In New England the war of the revolution commenced. I address those who remember the memorable 19th of April 1775; who shortly after saw the burning spires of Charlestown; who beheld the deeds of Prescott, and heard the voice of Putnam, amidst the storm of war, and saw the generous Warren fall, the first distinguished victim in the cause of liberty. It would be superfluous to say, that no portion of the country did more than the states of New England, to bring the revolutionary struggle to a successful issue. It is scarcely less to her credit, that she saw early the necessity of a closer union of the states, and gave an efficient and indispensable aid to the establishment and organization of the federal government.

Perhaps we might safely say, that a new spirit, and a new excitement began to exist here, about the middle of the last century. To whatever causes it may be imputed, there seems then to have commenced a more rapid improvement. The colonies had attracted more of the attention of the mother country, and some renown in arms had been acquired. Lord Chatham was the first English minister who attached high importance to these possessions of the crown, and who foresaw anything of their future growth and extension. His opinion was, that the great rival of England was chiefly to be feared as a maritime and commercial power, and to drive her out of North America, and deprive her of her West India possessions was a leading object in his policy. He dwelt often on the fisheries, as nurseries for British seamen, and the colonial trade, as furnishing them employment. The war, conducted by him with so much vigor, terminated in a peace, by which Canada was ceded to England. The effect of this was immediately visible in the New England colonies; for the fear of Indian hostilities on the frontiers being now happily removed, settlements went on with an activity before that time altogether unprecedented, and public affairs wore a new and encouraging aspect. Shortly after this fortunate termination of the French war, the interesting topics connected with the taxation of America by the British Parliament began to be discussed, and the attention and all the faculties of the people drawn towards them. There is perhaps no portion of our history more full of interest than the period from 1760 to the actual commencement of the war. The progress of opinion, in this period, though less known, is not less important, than the progress of arms afterwards. Nothing deserves more consideration than those events and discussions which affected the public sentiment, and settled the revolution in men's minds, before hostilities openly broke out.
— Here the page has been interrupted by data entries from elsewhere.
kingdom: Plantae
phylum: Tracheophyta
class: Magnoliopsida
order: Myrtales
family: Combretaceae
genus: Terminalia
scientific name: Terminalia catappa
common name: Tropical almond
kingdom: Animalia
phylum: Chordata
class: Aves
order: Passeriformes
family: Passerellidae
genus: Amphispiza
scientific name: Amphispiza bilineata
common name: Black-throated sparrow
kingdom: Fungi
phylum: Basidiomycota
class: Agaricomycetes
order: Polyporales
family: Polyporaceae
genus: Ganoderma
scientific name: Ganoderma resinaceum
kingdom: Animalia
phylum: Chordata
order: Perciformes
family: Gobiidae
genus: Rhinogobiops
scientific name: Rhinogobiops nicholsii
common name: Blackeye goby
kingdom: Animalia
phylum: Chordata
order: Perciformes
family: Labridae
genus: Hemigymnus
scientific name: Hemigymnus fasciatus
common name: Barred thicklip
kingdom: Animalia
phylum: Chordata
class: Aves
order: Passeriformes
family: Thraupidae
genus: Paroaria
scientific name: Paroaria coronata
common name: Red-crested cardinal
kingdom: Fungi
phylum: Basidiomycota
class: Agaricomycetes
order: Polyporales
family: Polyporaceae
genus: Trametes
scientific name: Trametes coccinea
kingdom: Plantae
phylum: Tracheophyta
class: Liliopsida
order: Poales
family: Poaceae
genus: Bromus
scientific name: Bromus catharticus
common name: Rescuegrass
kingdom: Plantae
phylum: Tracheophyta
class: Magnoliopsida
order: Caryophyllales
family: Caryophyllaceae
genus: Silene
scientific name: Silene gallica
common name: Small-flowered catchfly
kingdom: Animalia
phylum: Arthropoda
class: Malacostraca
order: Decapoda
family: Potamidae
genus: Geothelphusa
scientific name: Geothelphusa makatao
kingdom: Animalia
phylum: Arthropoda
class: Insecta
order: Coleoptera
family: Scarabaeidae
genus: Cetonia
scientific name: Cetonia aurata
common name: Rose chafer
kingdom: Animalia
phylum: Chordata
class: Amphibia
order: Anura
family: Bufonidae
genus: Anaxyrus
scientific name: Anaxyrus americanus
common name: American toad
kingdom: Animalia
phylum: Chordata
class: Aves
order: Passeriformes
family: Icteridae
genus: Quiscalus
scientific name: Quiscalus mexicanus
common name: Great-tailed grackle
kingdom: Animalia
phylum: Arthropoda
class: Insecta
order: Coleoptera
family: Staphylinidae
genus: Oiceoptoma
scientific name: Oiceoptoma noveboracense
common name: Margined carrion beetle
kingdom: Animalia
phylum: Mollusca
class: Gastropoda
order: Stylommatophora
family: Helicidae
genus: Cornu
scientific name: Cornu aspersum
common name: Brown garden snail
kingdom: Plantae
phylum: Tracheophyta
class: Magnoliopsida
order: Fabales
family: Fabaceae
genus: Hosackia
Internal improvement followed the establishment, and prosperous commencement, of the present government. More has been done for roads, canals, and other public works, within the last thirty years, than in all our former history. In the first of these particulars, few countries excel the New England States. The astonishing increase of their navigation and trade is known to every one, and now belongs to the history of our national wealth.

We may flatter ourselves, too, that literature and taste have not been stationary, and that some advancement has been made in the elegant, as well as in the useful arts.